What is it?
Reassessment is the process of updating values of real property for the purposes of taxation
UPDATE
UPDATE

---*---

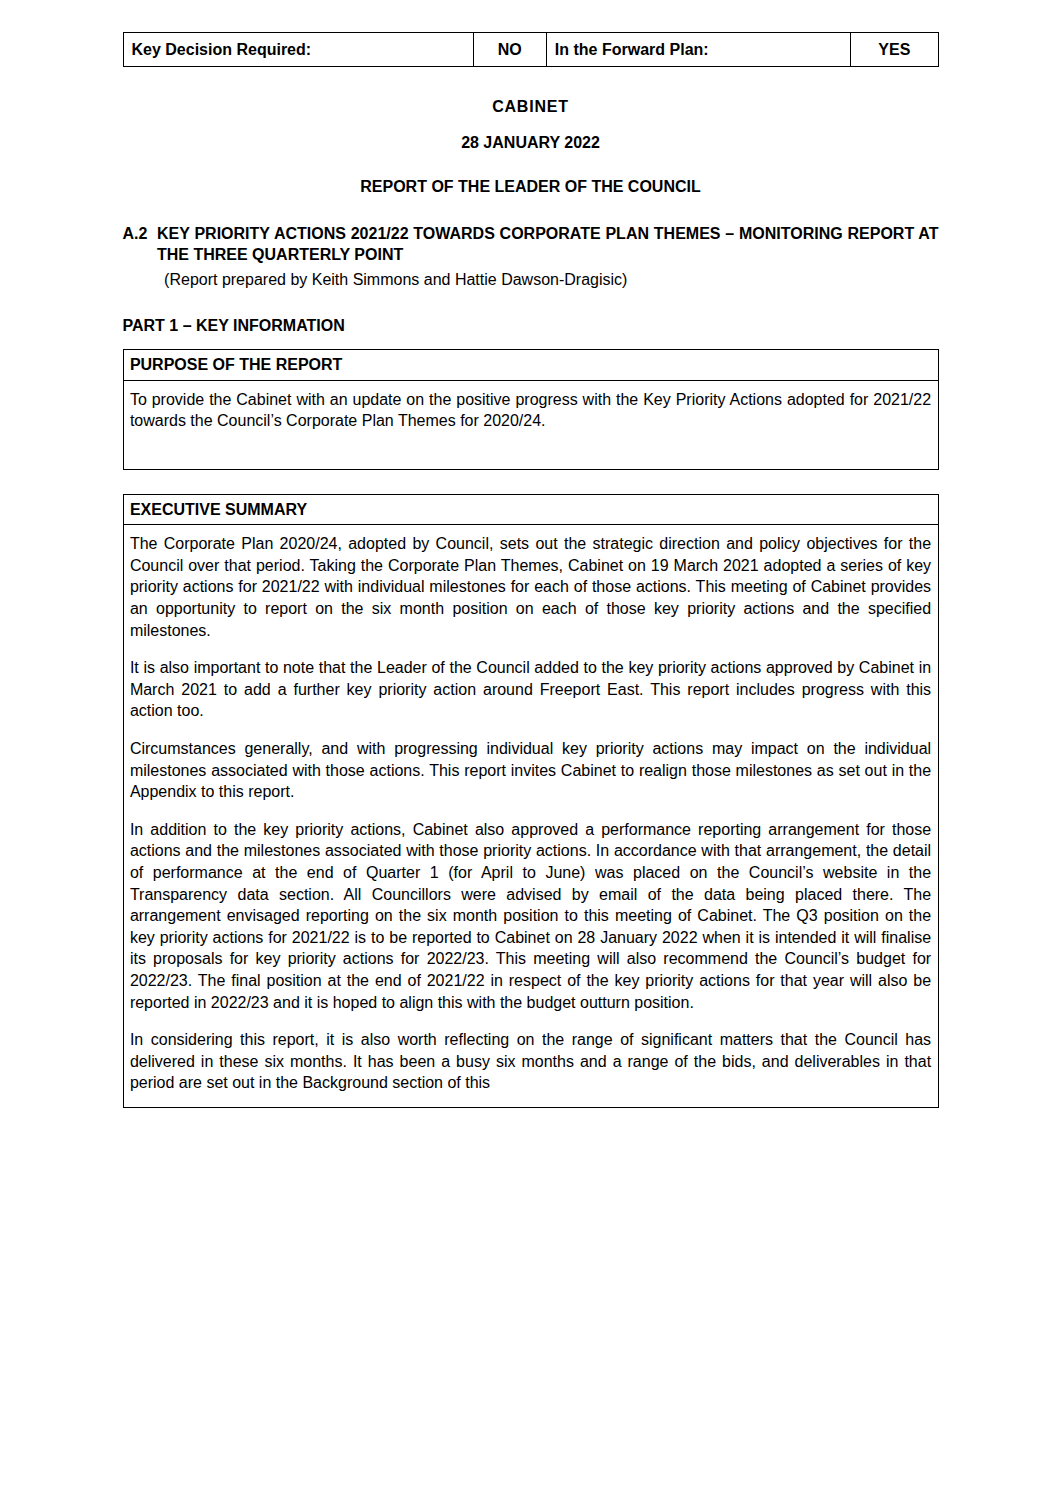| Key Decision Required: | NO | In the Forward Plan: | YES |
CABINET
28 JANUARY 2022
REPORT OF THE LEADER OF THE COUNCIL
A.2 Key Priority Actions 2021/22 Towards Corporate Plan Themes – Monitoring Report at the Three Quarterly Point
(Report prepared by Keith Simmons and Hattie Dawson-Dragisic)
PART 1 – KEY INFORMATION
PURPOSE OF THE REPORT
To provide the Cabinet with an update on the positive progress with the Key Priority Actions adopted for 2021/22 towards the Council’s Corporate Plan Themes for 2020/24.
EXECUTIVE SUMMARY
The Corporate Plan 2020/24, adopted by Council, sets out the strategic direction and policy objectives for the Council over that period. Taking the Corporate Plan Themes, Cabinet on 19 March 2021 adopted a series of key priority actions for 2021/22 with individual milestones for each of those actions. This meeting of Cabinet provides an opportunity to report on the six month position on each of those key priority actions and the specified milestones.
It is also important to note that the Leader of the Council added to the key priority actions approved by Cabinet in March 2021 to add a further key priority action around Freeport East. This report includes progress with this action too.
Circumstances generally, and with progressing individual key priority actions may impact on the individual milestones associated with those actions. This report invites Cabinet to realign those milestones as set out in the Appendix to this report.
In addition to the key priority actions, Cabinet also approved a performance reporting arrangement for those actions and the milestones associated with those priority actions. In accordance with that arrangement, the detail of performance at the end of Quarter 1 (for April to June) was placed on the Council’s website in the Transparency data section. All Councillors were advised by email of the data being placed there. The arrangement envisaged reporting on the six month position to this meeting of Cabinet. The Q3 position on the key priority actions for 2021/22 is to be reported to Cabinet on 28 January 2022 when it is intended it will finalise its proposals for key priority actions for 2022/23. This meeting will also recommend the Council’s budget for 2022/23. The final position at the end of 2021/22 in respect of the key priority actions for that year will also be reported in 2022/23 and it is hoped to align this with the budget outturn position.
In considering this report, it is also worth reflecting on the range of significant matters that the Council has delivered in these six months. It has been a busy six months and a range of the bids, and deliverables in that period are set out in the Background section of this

---*---

--- Assigned task ---
Print, from the entries above, the line with "(Report prepared by", the line with "Circumstances generally, and" and all lines between them, exactly and with nothing else.

--- Final answer ---
(Report prepared by Keith Simmons and Hattie Dawson-Dragisic)
PART 1 – KEY INFORMATION
PURPOSE OF THE REPORT
To provide the Cabinet with an update on the positive progress with the Key Priority Actions adopted for 2021/22 towards the Council’s Corporate Plan Themes for 2020/24.
EXECUTIVE SUMMARY
The Corporate Plan 2020/24, adopted by Council, sets out the strategic direction and policy objectives for the Council over that period. Taking the Corporate Plan Themes, Cabinet on 19 March 2021 adopted a series of key priority actions for 2021/22 with individual milestones for each of those actions. This meeting of Cabinet provides an opportunity to report on the six month position on each of those key priority actions and the specified milestones.
It is also important to note that the Leader of the Council added to the key priority actions approved by Cabinet in March 2021 to add a further key priority action around Freeport East. This report includes progress with this action too.
Circumstances generally, and with progressing individual key priority actions may impact on the individual milestones associated with those actions. This report invites Cabinet to realign those milestones as set out in the Appendix to this report.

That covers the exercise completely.